Task 1:
Using the passage on Solo, answer each of the following:
(a) How does the passage describe Solo's budgets?
(b) What was Jokowi's primary goal when he became mayor?
(c) Which longstanding problem does the passage give as an example of what Jokowi needed to settle first?
Task 2: Print the part of the passage on Solo between "In addition to" and "budgets (Majeed 2012).", inclusive.

Text for analysis:

--*--

In addition to the terrorist networks and political violence, Solo faced challenges that are all too familiar to Egyptian cities: low-quality and insufficient public services, extensive slums and informal areas, high unemployment, low levels of investment, deteriorating historic urban fabric, corruption, conflict among majority and minority religious and ethnic groups, lengthy bureaucratic registration processes for businesses and permitting processes for developers, and very tight budgets (Majeed 2012).
Like President Abdul Fattah Al-Sisi’s goal for Egypt (and Cairo), Jokowi’s primary goal when he became mayor was to encourage economic growth and create job opportunities for residents, but Jokowi realized that he needed to settle longstanding problems first—such as the overabundance of street vendors in the city.

--*--

Extracted information:
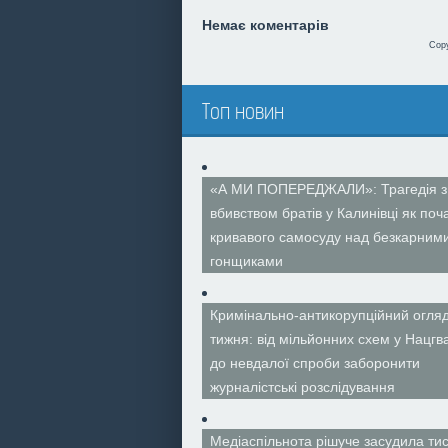
Немає коментарів
Cop
Топ новин
«А МИ ПОПЕРЕДЖАЛИ»: Трагедія з
вбивством братів у Калинівці як поч
кривавого самосуду над безкарним
гонщиками
Кримінально-антикорупційний огля
тижня: від мільйонних схем у Нацгва
до невдалої спроби заборонити
журналістські розслідування
Медіаспільнота рішуче засудила тис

--*--

Written solution 1:
(a) Very tight.
(b) To encourage economic growth and create job opportunities for residents.
(c) The overabundance of street vendors in the city.

Written solution 2:
In addition to the terrorist networks and political violence, Solo faced challenges that are all too familiar to Egyptian cities: low-quality and insufficient public services, extensive slums and informal areas, high unemployment, low levels of investment, deteriorating historic urban fabric, corruption, conflict among majority and minority religious and ethnic groups, lengthy bureaucratic registration processes for businesses and permitting processes for developers, and very tight budgets (Majeed 2012).